Similarly, if I use that definition of equality to convert the date into a time, and then compare it, can't I get '>' and '<'?

3 comments

> If I define a date MM/DD/YYYY as equal to the time MM/DD/YYYY 00:00 GMT

That's the exact problem - if you contrived a date into an int then yes, it is compatible with the =, >, and < operators.

The point of the blog post is to assert that that contrivance is not appropriate in nearly all use cases, despite how popular it seems to be.

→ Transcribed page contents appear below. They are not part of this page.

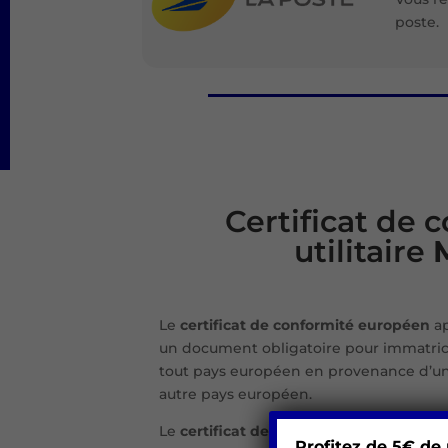
poste.
Certificat de c
utilitaire
Le
certificat de conformité européen
a
un document obligatoire pour immatric
tout pays européen en provenance d’u
autre pays européen.
Le
certificat de conformité européen d
Profitez de 5€ de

In the vast majority of use cases contriving MM/DD/YYYY into MM/DD/YYYY 00:00 GMT is not reasonable and can mask a vast amount of unintended behavior.

For example, a person in California who enters a date of 06/05/2022 in reference to their local time zone will suddenly wind up the day before - because 06/05/2022 00:00 GMT is actually 06/04/2022 16:00 PST.

If the developer wants to contrive the date into a "midnight instant", they are welcome to do so and there should be plenty of convenience functions to allow them to do that, but implicitly performing that contrivance is dangerous.

Wouldn't 06/05/2022 00:00 GMT be 05/05/2022 16:00 PST due to the DD/MM (GMT) MM/DD (PST) notation swap
Well it depends on if you have a type system that distinguishes between "date" types and "instant" types.

If you only have instants, then sure, you could do what you're saying, but the context in which the question was poised seems to imply that "dates" and "times" are separate.

And if you do have separate "date" and "instant" types, you lose the property of substitution: f(x) = f(y) if x = y for any arbitrary function f.

Sometimes the mapping is context specific...

For example non-mathematicians/programmers will specify date range as 2022-01-01 to 2022-01-31.

to map this you need a special mapping to convert to instant... (you need to map the upper range to 2022-02-01 (00:00), anything else is probably wrong).